Des chercheurs ont identifié d'immenses dépôts de débris de lave sous l'océan Atlantique Sud qui piègent des quantités significatives de dioxyde de carbone pendant des dizaines de millions d'années. Ces formations de brèche, issues de montagnes sous-marines érodées, stockent bien plus de CO2 que les échantillons typiques de croûte océanique. La découverte met en lumière un mécanisme auparavant non reconnu dans le cycle du carbone à long terme de la Terre.

Des échantillons de roche datant d'environ 60 millions d'années, forés à grande profondeur sous la surface de l'océan Atlantique Sud, révèlent comment le dioxyde de carbone peut rester séquestré pendant des périodes géologiques prolongées. Dirigée par le Dr Rosalind Coggon, chercheuse fellow de la Royal Society à l'Université de Southampton, l'étude a examiné du matériau de lave qui interagit avec l'eau de mer en refroidissant.

Ces interactions permettent au CO2 de s'incorporer dans les roches. À mesure que les montagnes sous-marines s'érodent, elles produisent de grands volumes de débris volcaniques appelés brèche, semblables aux pentes d'éboulis sur terre. Le Dr Coggon a expliqué : « Nous savions depuis longtemps que l'érosion sur les flancs des montagnes sous-marines produit de grands volumes de débris volcaniques, appelés brèche -- tout comme les pentes d'éboulis sur les montagnes continentales. Cependant, nos efforts de forage ont récupéré les premiers carottes de ce matériau après qu'il ait passé des dizaines de millions d'années à dériver sur le fond marin alors que les plaques tectoniques de la Terre s'écartent. »
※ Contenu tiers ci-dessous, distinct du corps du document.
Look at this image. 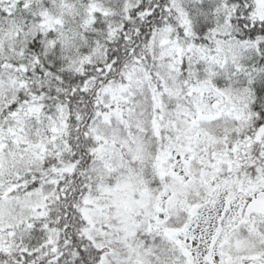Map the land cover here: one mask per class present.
<instances>
[{"label": "snow or ice", "instance_id": "obj_1", "mask_svg": "<svg viewBox=\"0 0 264 264\" xmlns=\"http://www.w3.org/2000/svg\"><path fill=\"white\" fill-rule=\"evenodd\" d=\"M0 264H264V0H0Z\"/></svg>", "mask_w": 264, "mask_h": 264}]
</instances>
La nature poreuse et perméable de ces dépôts leur permet de retenir des quantités substantielles de CO2 de l'eau de mer, qui est progressivement cimentée par des minéraux de carbonate de calcium formés lorsque l'eau de mer s'écoule à travers. Ce processus fait partie du cycle du carbone plus large, où l'activité volcanique aux dorsales médio-océaniques libère le CO2 de l'intérieur de la Terre dans les océans et l'atmosphère. L'eau de mer réagit ensuite avec les laves en refroidissement, transférant des éléments et stockant le CO2 sous forme minérale.

Le Dr Coggon a noté : « En forant profondément dans le fond marin de l'Atlantique Sud, nous avons découvert des débris de lave contenant entre deux et 40 fois plus de CO2 que les laves échantillonnées précédemment. » Cette découverte, issue de l'Expédition 390/393 du programme International Ocean Discovery Program, souligne le rôle de la brèche dans la stabilisation du climat terrestre sur des millions d'années en agissant comme un réservoir naturel de carbone.

La recherche, publiée dans Nature Geoscience, apporte de nouvelles perspectives sur les échanges de carbone entre l'intérieur de la planète, les océans et l'air, remodelant les compréhensions du stockage géologique du carbone à long terme.